→ Work item
Word-for-word transcription needed. Include every entry below but no pictures.

──────── Material shown

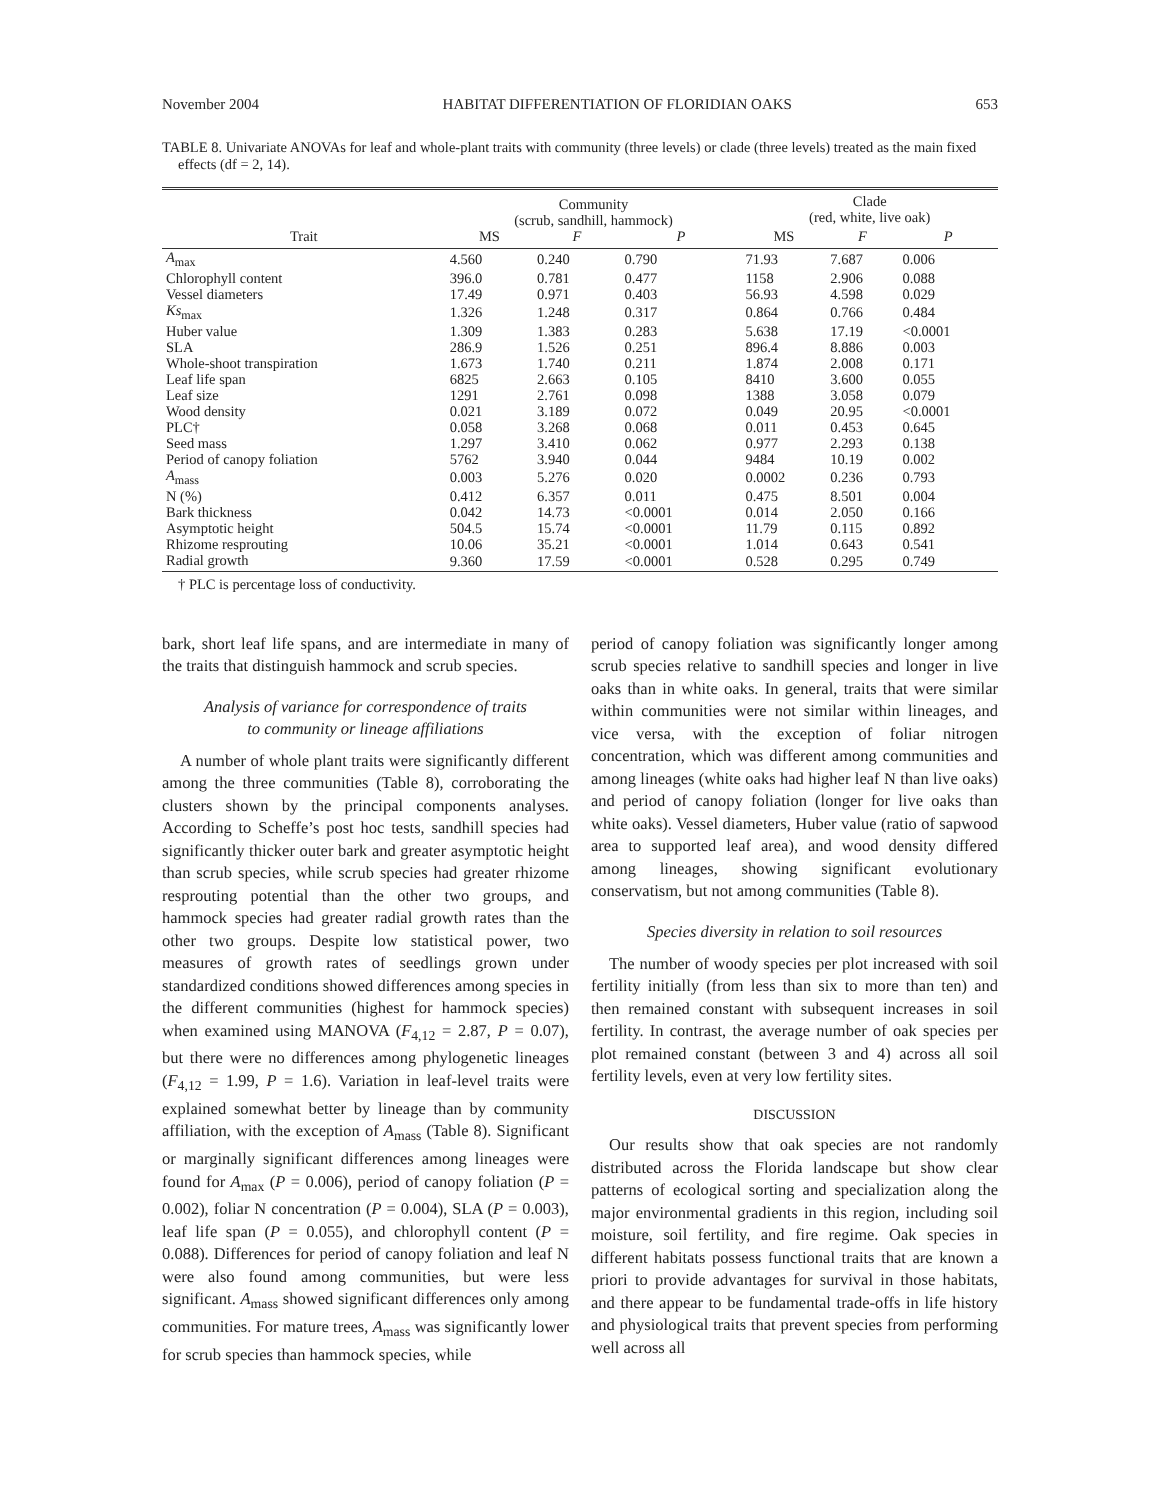November 2004 HABITAT DIFFERENTIATION OF FLORIDIAN OAKS 653
TABLE 8. Univariate ANOVAs for leaf and whole-plant traits with community (three levels) or clade (three levels) treated as the main fixed effects (df = 2, 14).
| Trait | Community (scrub, sandhill, hammock) | | | Clade (red, white, live oak) | | |
| --- | --- | --- | --- | --- | --- | --- |
| | MS | F | P | MS | F | P |
| A<sub>max</sub> | 4.560 | 0.240 | 0.790 | 71.93 | 7.687 | 0.006 |
| Chlorophyll content | 396.0 | 0.781 | 0.477 | 1158 | 2.906 | 0.088 |
| Vessel diameters | 17.49 | 0.971 | 0.403 | 56.93 | 4.598 | 0.029 |
| Ks<sub>max</sub> | 1.326 | 1.248 | 0.317 | 0.864 | 0.766 | 0.484 |
| Huber value | 1.309 | 1.383 | 0.283 | 5.638 | 17.19 | <0.0001 |
| SLA | 286.9 | 1.526 | 0.251 | 896.4 | 8.886 | 0.003 |
| Whole-shoot transpiration | 1.673 | 1.740 | 0.211 | 1.874 | 2.008 | 0.171 |
| Leaf life span | 6825 | 2.663 | 0.105 | 8410 | 3.600 | 0.055 |
| Leaf size | 1291 | 2.761 | 0.098 | 1388 | 3.058 | 0.079 |
| Wood density | 0.021 | 3.189 | 0.072 | 0.049 | 20.95 | <0.0001 |
| PLC† | 0.058 | 3.268 | 0.068 | 0.011 | 0.453 | 0.645 |
| Seed mass | 1.297 | 3.410 | 0.062 | 0.977 | 2.293 | 0.138 |
| Period of canopy foliation | 5762 | 3.940 | 0.044 | 9484 | 10.19 | 0.002 |
| A<sub>mass</sub> | 0.003 | 5.276 | 0.020 | 0.0002 | 0.236 | 0.793 |
| N (%) | 0.412 | 6.357 | 0.011 | 0.475 | 8.501 | 0.004 |
| Bark thickness | 0.042 | 14.73 | <0.0001 | 0.014 | 2.050 | 0.166 |
| Asymptotic height | 504.5 | 15.74 | <0.0001 | 11.79 | 0.115 | 0.892 |
| Rhizome resprouting | 10.06 | 35.21 | <0.0001 | 1.014 | 0.643 | 0.541 |
| Radial growth | 9.360 | 17.59 | <0.0001 | 0.528 | 0.295 | 0.749 |
† PLC is percentage loss of conductivity.
bark, short leaf life spans, and are intermediate in many of the traits that distinguish hammock and scrub species.
Analysis of variance for correspondence of traits
to community or lineage affiliations
A number of whole plant traits were significantly different among the three communities (Table 8), corroborating the clusters shown by the principal components analyses. According to Scheffe’s post hoc tests, sandhill species had significantly thicker outer bark and greater asymptotic height than scrub species, while scrub species had greater rhizome resprouting potential than the other two groups, and hammock species had greater radial growth rates than the other two groups. Despite low statistical power, two measures of growth rates of seedlings grown under standardized conditions showed differences among species in the different communities (highest for hammock species) when examined using MANOVA (F<sub>4,12</sub> = 2.87, P = 0.07), but there were no differences among phylogenetic lineages (F<sub>4,12</sub> = 1.99, P = 1.6). Variation in leaf-level traits were explained somewhat better by lineage than by community affiliation, with the exception of A<sub>mass</sub> (Table 8). Significant or marginally significant differences among lineages were found for A<sub>max</sub> (P = 0.006), period of canopy foliation (P = 0.002), foliar N concentration (P = 0.004), SLA (P = 0.003), leaf life span (P = 0.055), and chlorophyll content (P = 0.088). Differences for period of canopy foliation and leaf N were also found among communities, but were less significant. A<sub>mass</sub> showed significant differences only among communities. For mature trees, A<sub>mass</sub> was significantly lower for scrub species than hammock species, while
period of canopy foliation was significantly longer among scrub species relative to sandhill species and longer in live oaks than in white oaks. In general, traits that were similar within communities were not similar within lineages, and vice versa, with the exception of foliar nitrogen concentration, which was different among communities and among lineages (white oaks had higher leaf N than live oaks) and period of canopy foliation (longer for live oaks than white oaks). Vessel diameters, Huber value (ratio of sapwood area to supported leaf area), and wood density differed among lineages, showing significant evolutionary conservatism, but not among communities (Table 8).
Species diversity in relation to soil resources
The number of woody species per plot increased with soil fertility initially (from less than six to more than ten) and then remained constant with subsequent increases in soil fertility. In contrast, the average number of oak species per plot remained constant (between 3 and 4) across all soil fertility levels, even at very low fertility sites.
DISCUSSION
Our results show that oak species are not randomly distributed across the Florida landscape but show clear patterns of ecological sorting and specialization along the major environmental gradients in this region, including soil moisture, soil fertility, and fire regime. Oak species in different habitats possess functional traits that are known a priori to provide advantages for survival in those habitats, and there appear to be fundamental trade-offs in life history and physiological traits that prevent species from performing well across all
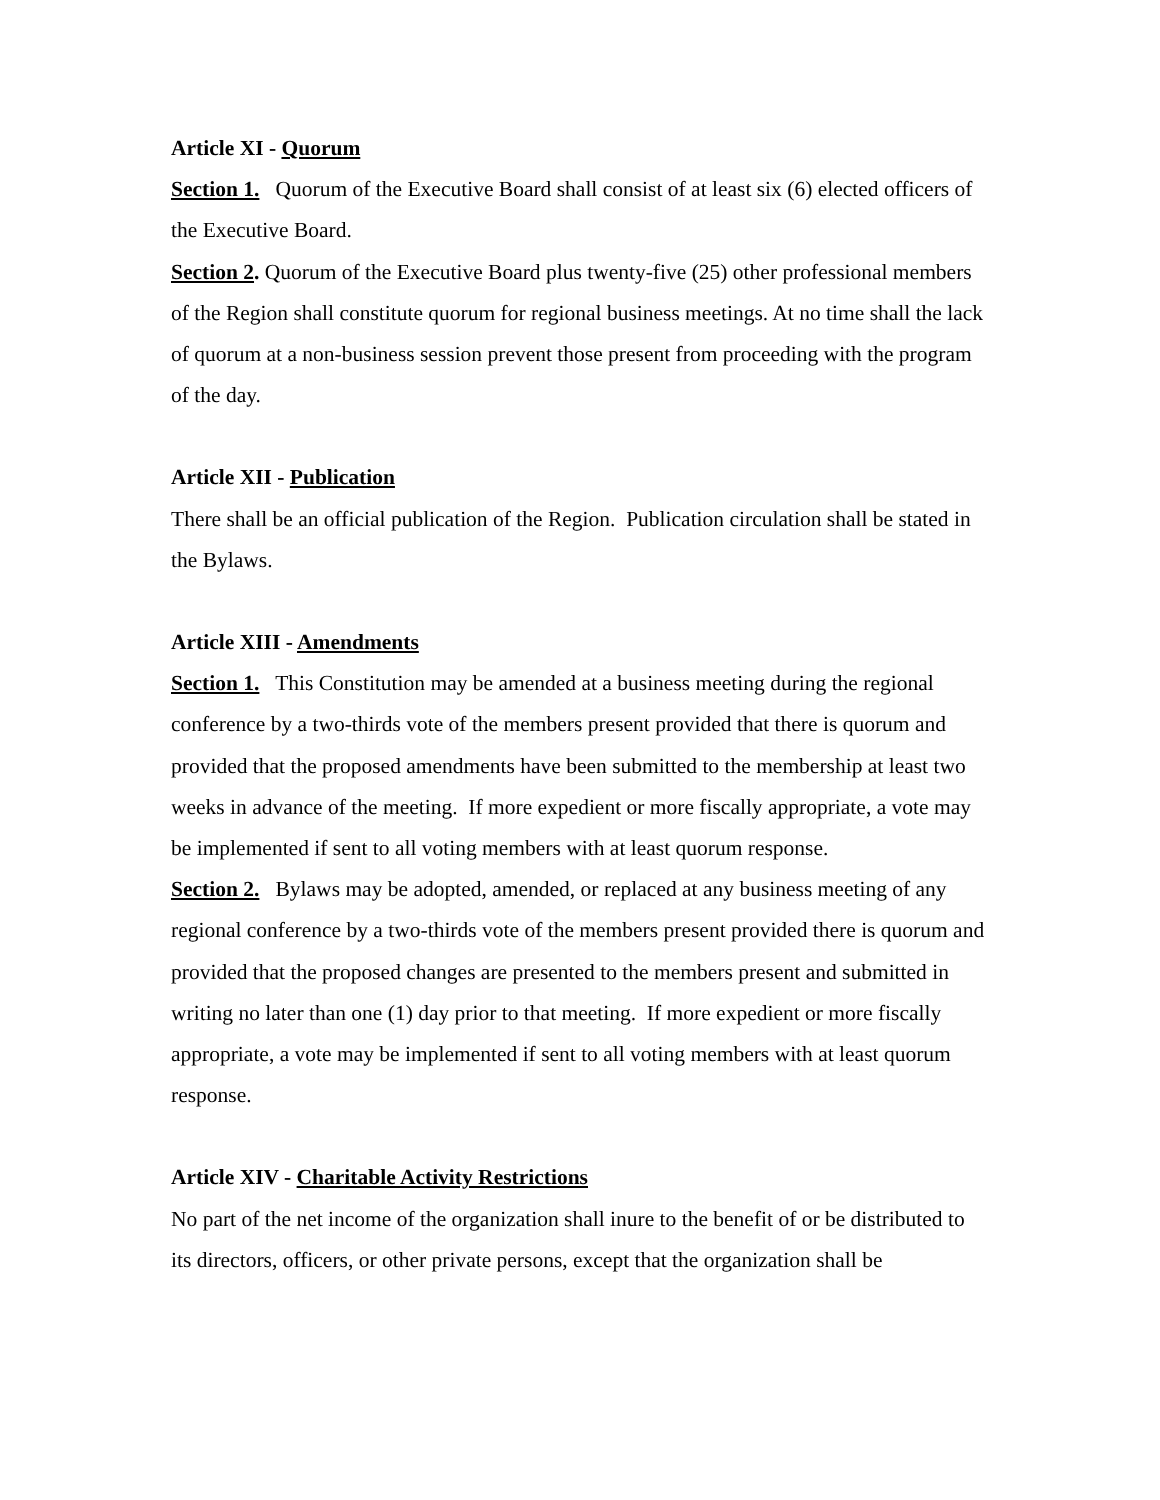Article XI - Quorum
Section 1. Quorum of the Executive Board shall consist of at least six (6) elected officers of the Executive Board.
Section 2. Quorum of the Executive Board plus twenty-five (25) other professional members of the Region shall constitute quorum for regional business meetings. At no time shall the lack of quorum at a non-business session prevent those present from proceeding with the program of the day.
Article XII - Publication
There shall be an official publication of the Region. Publication circulation shall be stated in the Bylaws.
Article XIII - Amendments
Section 1. This Constitution may be amended at a business meeting during the regional conference by a two-thirds vote of the members present provided that there is quorum and provided that the proposed amendments have been submitted to the membership at least two weeks in advance of the meeting. If more expedient or more fiscally appropriate, a vote may be implemented if sent to all voting members with at least quorum response.
Section 2. Bylaws may be adopted, amended, or replaced at any business meeting of any regional conference by a two-thirds vote of the members present provided there is quorum and provided that the proposed changes are presented to the members present and submitted in writing no later than one (1) day prior to that meeting. If more expedient or more fiscally appropriate, a vote may be implemented if sent to all voting members with at least quorum response.
Article XIV - Charitable Activity Restrictions
No part of the net income of the organization shall inure to the benefit of or be distributed to its directors, officers, or other private persons, except that the organization shall be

────────────────

→ Exercise answer
November 2004 HABITAT DIFFERENTIATION OF FLORIDIAN OAKS 653
TABLE 8. Univariate ANOVAs for leaf and whole-plant traits with community (three levels) or clade (three levels) treated as the main fixed effects (df = 2, 14).
| Trait | Community (scrub, sandhill, hammock) | | | Clade (red, white, live oak) | | |
| --- | --- | --- | --- | --- | --- | --- |
| | MS | F | P | MS | F | P |
| A<sub>max</sub> | 4.560 | 0.240 | 0.790 | 71.93 | 7.687 | 0.006 |
| Chlorophyll content | 396.0 | 0.781 | 0.477 | 1158 | 2.906 | 0.088 |
| Vessel diameters | 17.49 | 0.971 | 0.403 | 56.93 | 4.598 | 0.029 |
| Ks<sub>max</sub> | 1.326 | 1.248 | 0.317 | 0.864 | 0.766 | 0.484 |
| Huber value | 1.309 | 1.383 | 0.283 | 5.638 | 17.19 | <0.0001 |
| SLA | 286.9 | 1.526 | 0.251 | 896.4 | 8.886 | 0.003 |
| Whole-shoot transpiration | 1.673 | 1.740 | 0.211 | 1.874 | 2.008 | 0.171 |
| Leaf life span | 6825 | 2.663 | 0.105 | 8410 | 3.600 | 0.055 |
| Leaf size | 1291 | 2.761 | 0.098 | 1388 | 3.058 | 0.079 |
| Wood density | 0.021 | 3.189 | 0.072 | 0.049 | 20.95 | <0.0001 |
| PLC† | 0.058 | 3.268 | 0.068 | 0.011 | 0.453 | 0.645 |
| Seed mass | 1.297 | 3.410 | 0.062 | 0.977 | 2.293 | 0.138 |
| Period of canopy foliation | 5762 | 3.940 | 0.044 | 9484 | 10.19 | 0.002 |
| A<sub>mass</sub> | 0.003 | 5.276 | 0.020 | 0.0002 | 0.236 | 0.793 |
| N (%) | 0.412 | 6.357 | 0.011 | 0.475 | 8.501 | 0.004 |
| Bark thickness | 0.042 | 14.73 | <0.0001 | 0.014 | 2.050 | 0.166 |
| Asymptotic height | 504.5 | 15.74 | <0.0001 | 11.79 | 0.115 | 0.892 |
| Rhizome resprouting | 10.06 | 35.21 | <0.0001 | 1.014 | 0.643 | 0.541 |
| Radial growth | 9.360 | 17.59 | <0.0001 | 0.528 | 0.295 | 0.749 |
† PLC is percentage loss of conductivity.
bark, short leaf life spans, and are intermediate in many of the traits that distinguish hammock and scrub species.
Analysis of variance for correspondence of traits
to community or lineage affiliations
A number of whole plant traits were significantly different among the three communities (Table 8), corroborating the clusters shown by the principal components analyses. According to Scheffe’s post hoc tests, sandhill species had significantly thicker outer bark and greater asymptotic height than scrub species, while scrub species had greater rhizome resprouting potential than the other two groups, and hammock species had greater radial growth rates than the other two groups. Despite low statistical power, two measures of growth rates of seedlings grown under standardized conditions showed differences among species in the different communities (highest for hammock species) when examined using MANOVA (F<sub>4,12</sub> = 2.87, P = 0.07), but there were no differences among phylogenetic lineages (F<sub>4,12</sub> = 1.99, P = 1.6). Variation in leaf-level traits were explained somewhat better by lineage than by community affiliation, with the exception of A<sub>mass</sub> (Table 8). Significant or marginally significant differences among lineages were found for A<sub>max</sub> (P = 0.006), period of canopy foliation (P = 0.002), foliar N concentration (P = 0.004), SLA (P = 0.003), leaf life span (P = 0.055), and chlorophyll content (P = 0.088). Differences for period of canopy foliation and leaf N were also found among communities, but were less significant. A<sub>mass</sub> showed significant differences only among communities. For mature trees, A<sub>mass</sub> was significantly lower for scrub species than hammock species, while
period of canopy foliation was significantly longer among scrub species relative to sandhill species and longer in live oaks than in white oaks. In general, traits that were similar within communities were not similar within lineages, and vice versa, with the exception of foliar nitrogen concentration, which was different among communities and among lineages (white oaks had higher leaf N than live oaks) and period of canopy foliation (longer for live oaks than white oaks). Vessel diameters, Huber value (ratio of sapwood area to supported leaf area), and wood density differed among lineages, showing significant evolutionary conservatism, but not among communities (Table 8).
Species diversity in relation to soil resources
The number of woody species per plot increased with soil fertility initially (from less than six to more than ten) and then remained constant with subsequent increases in soil fertility. In contrast, the average number of oak species per plot remained constant (between 3 and 4) across all soil fertility levels, even at very low fertility sites.
DISCUSSION
Our results show that oak species are not randomly distributed across the Florida landscape but show clear patterns of ecological sorting and specialization along the major environmental gradients in this region, including soil moisture, soil fertility, and fire regime. Oak species in different habitats possess functional traits that are known a priori to provide advantages for survival in those habitats, and there appear to be fundamental trade-offs in life history and physiological traits that prevent species from performing well across all
Article XI - Quorum
Section 1. Quorum of the Executive Board shall consist of at least six (6) elected officers of the Executive Board.
Section 2. Quorum of the Executive Board plus twenty-five (25) other professional members of the Region shall constitute quorum for regional business meetings. At no time shall the lack of quorum at a non-business session prevent those present from proceeding with the program of the day.
Article XII - Publication
There shall be an official publication of the Region. Publication circulation shall be stated in the Bylaws.
Article XIII - Amendments
Section 1. This Constitution may be amended at a business meeting during the regional conference by a two-thirds vote of the members present provided that there is quorum and provided that the proposed amendments have been submitted to the membership at least two weeks in advance of the meeting. If more expedient or more fiscally appropriate, a vote may be implemented if sent to all voting members with at least quorum response.
Section 2. Bylaws may be adopted, amended, or replaced at any business meeting of any regional conference by a two-thirds vote of the members present provided there is quorum and provided that the proposed changes are presented to the members present and submitted in writing no later than one (1) day prior to that meeting. If more expedient or more fiscally appropriate, a vote may be implemented if sent to all voting members with at least quorum response.
Article XIV - Charitable Activity Restrictions
No part of the net income of the organization shall inure to the benefit of or be distributed to its directors, officers, or other private persons, except that the organization shall be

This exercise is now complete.